There's more romance in Wonder Woman than in many superhero movies (which means Pine has a bigger role than superhero love interests often do), but it's understandable given that it's Diana's origin story. It's especially funny that her first sight of a man would be the blue-eyed Steve, who acknowledges that he's an "above average" male specimen. Their bantery chemistry is predictable but sweet; who could fault either of them for falling fast and hard for each other? Steve's secretary, Etta Candy (Lucy Davis), is the funniest person in the film, with her sarcastic one-liners, but it's a bit of a shame that there's not more back story to help viewers connect with Steve's three mates: Chief (Eugene Brave Rock), a Native American smuggler; Charlie (Ewen Bremner), a Scottish sniper; and Sameer (Saïd Taghmaoui), a polyglot spy. At least the baddies are deliciously, unambiguously evil. And despite the requisite special effects-heavy fight scenes, everything is so personal for Diana that the battles are surprisingly emotional -- in a good way. With Wonder Woman on board, bring on Justice League.

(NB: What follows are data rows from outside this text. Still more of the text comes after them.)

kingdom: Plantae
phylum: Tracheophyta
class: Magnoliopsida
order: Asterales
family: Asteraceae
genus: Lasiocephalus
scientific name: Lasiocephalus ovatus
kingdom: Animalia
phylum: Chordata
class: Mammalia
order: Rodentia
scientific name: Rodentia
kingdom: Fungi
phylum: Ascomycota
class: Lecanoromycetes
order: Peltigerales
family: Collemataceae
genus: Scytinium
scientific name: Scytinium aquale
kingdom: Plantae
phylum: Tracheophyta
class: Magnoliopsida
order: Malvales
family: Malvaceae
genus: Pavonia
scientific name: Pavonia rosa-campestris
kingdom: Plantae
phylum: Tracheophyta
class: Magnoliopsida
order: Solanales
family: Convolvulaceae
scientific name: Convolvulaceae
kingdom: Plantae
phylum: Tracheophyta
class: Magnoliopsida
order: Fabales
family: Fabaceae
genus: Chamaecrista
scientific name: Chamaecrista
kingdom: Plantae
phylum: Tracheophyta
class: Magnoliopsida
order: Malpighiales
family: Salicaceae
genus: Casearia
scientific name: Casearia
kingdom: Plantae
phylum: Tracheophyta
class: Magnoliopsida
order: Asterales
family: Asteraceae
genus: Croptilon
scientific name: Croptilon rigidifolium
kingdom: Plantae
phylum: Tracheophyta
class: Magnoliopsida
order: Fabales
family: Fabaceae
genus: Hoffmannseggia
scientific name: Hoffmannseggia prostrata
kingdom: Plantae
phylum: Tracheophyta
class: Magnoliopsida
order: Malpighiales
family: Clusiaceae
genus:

Talk to your kids about ...

  • Families can talk about women's roles in comics and superhero films. What makes Diana a role model in Wonder Woman? How does her intelligence shine throughout the movie? What about the rest of the Amazons? What did you think about the fact that many of them are thin, conventionally beautiful, and wearing brief/tight-fitting outfits?

  • How do the characters in Wonder Woman demonstrate courage and teamwork? What about Diana's keen sense of compassion and empathy? Why are those all important character strengths?

  • What do you think about the way superhero movies depict violence? Is there a difference in the way you react to realistic vs. stylized violence? What's the impact of media violence on kids?

  • Wonder Woman, the character, was created in 1941 and has always been very popular. So why do you think it took so long for her to get her own movie? What about today's culture welcomes such a role?

  • How is Wonder Woman similar to and different from male superheroes like Superman, Batman, and Iron Man?